Data excerpt
[Start of section]
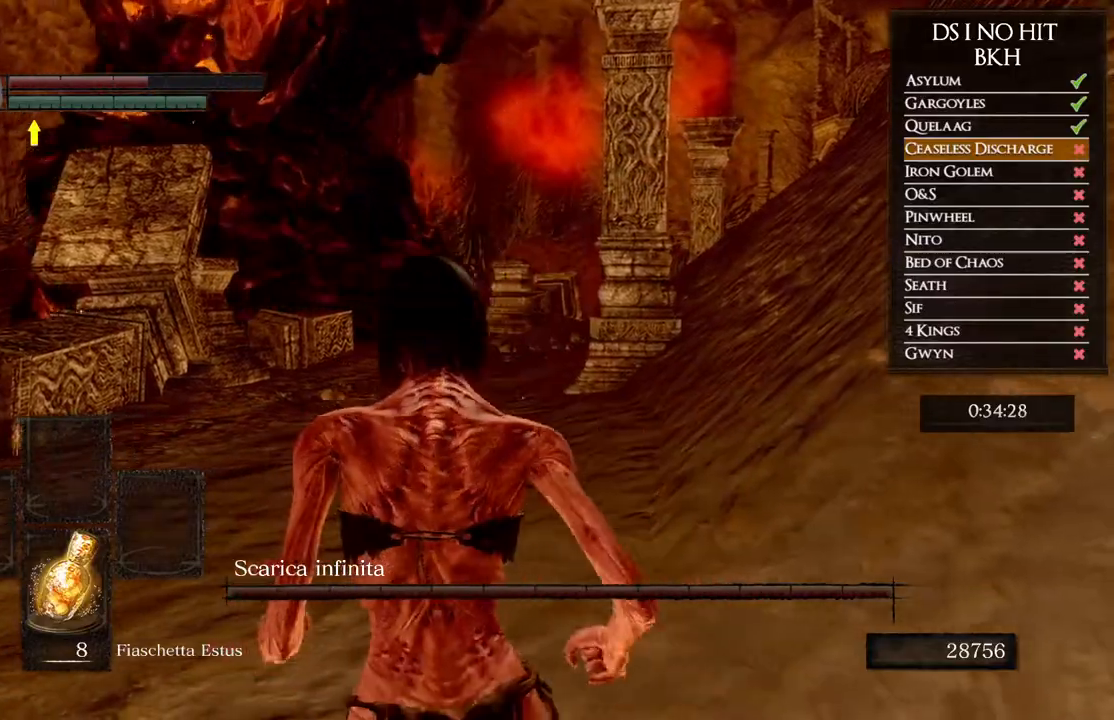
{"buttons": [], "left_stick": "up", "right_stick": "down-right", "events": [[100, "B", "up"], [417, "right_stick", "down-right"]]}
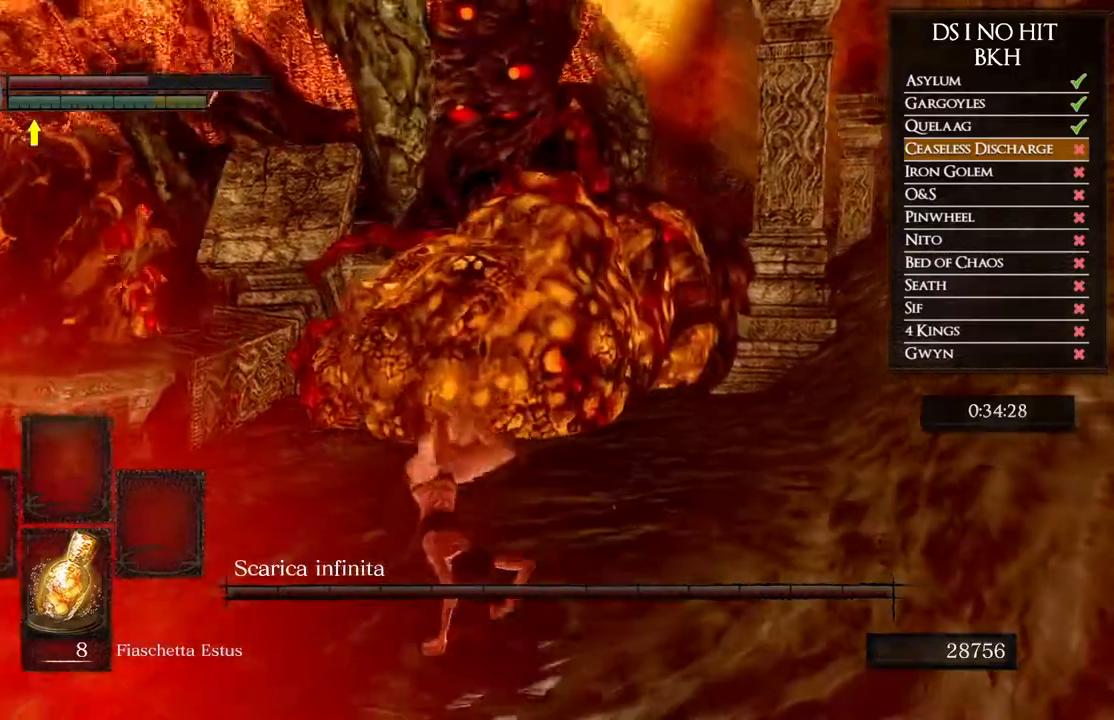
{"buttons": [], "left_stick": "up", "right_stick": "right", "events": [[67, "right_stick", "center"], [433, "right_stick", "right"]]}
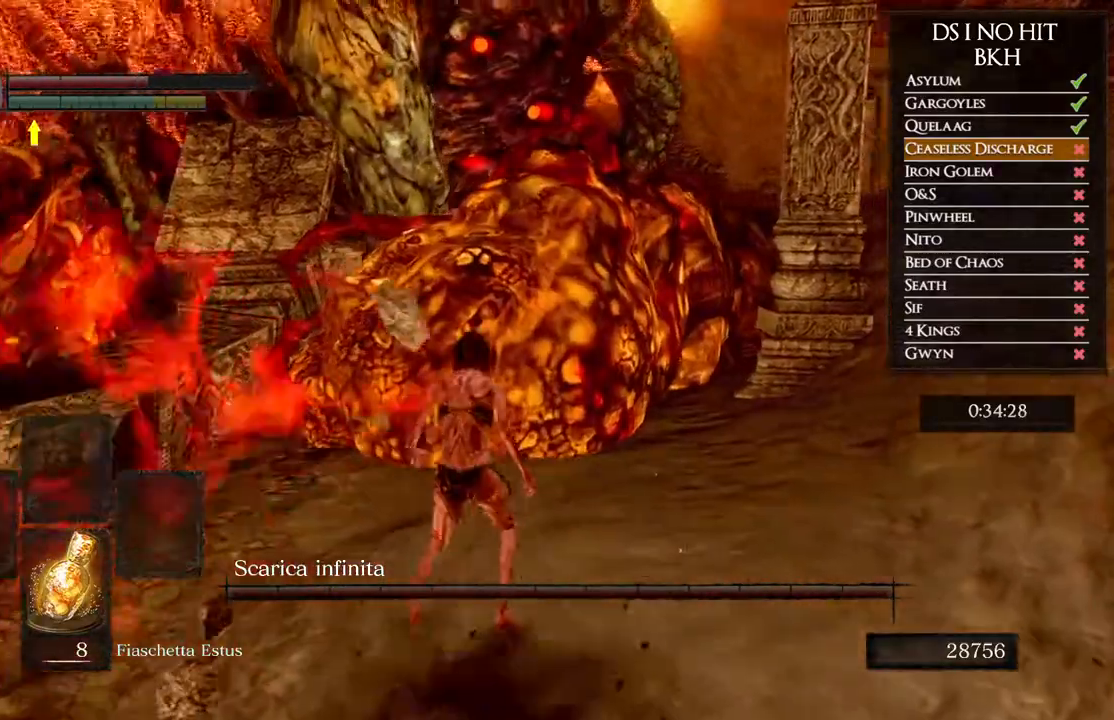
{"buttons": [], "left_stick": "center", "right_stick": "center", "events": [[33, "right_stick", "center"], [400, "left_stick", "center"]]}
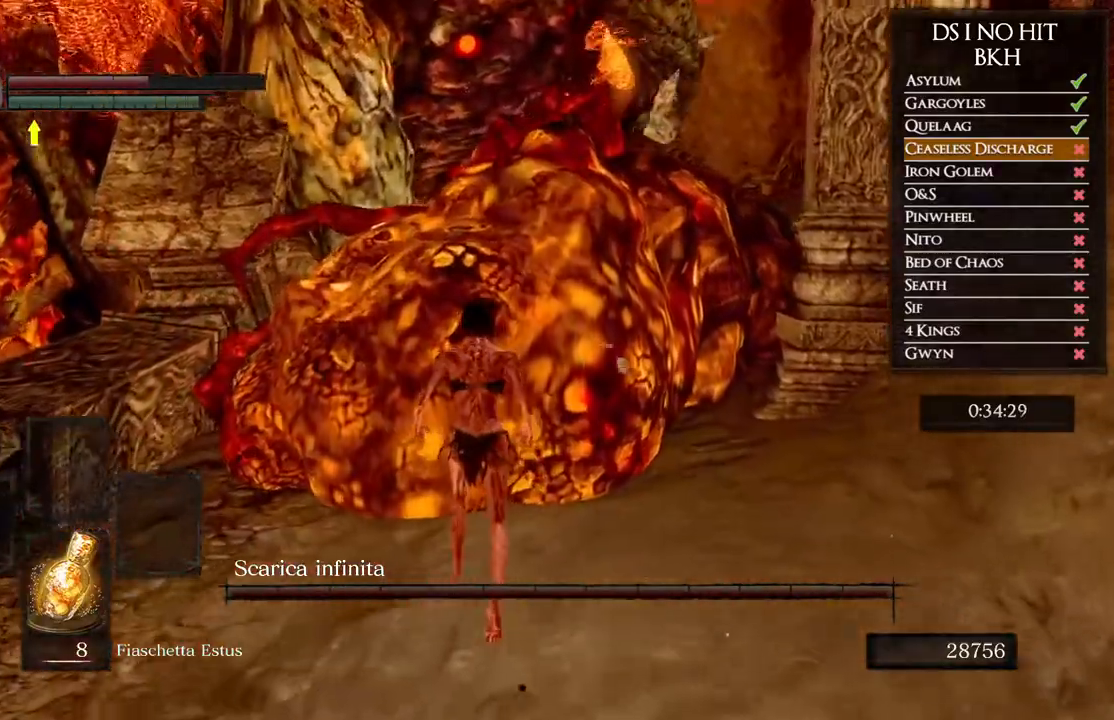
{"buttons": [], "left_stick": "center", "right_stick": "center", "events": []}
[End of section]
What you will do
With the images omitted, return the full material exactly.

Result of the exercise
{"buttons": [], "left_stick": "up", "right_stick": "down-right", "events": [[100, "B", "up"], [417, "right_stick", "down-right"]]}
{"buttons": [], "left_stick": "up", "right_stick": "right", "events": [[67, "right_stick", "center"], [433, "right_stick", "right"]]}
{"buttons": [], "left_stick": "center", "right_stick": "center", "events": [[33, "right_stick", "center"], [400, "left_stick", "center"]]}
{"buttons": [], "left_stick": "center", "right_stick": "center", "events": []}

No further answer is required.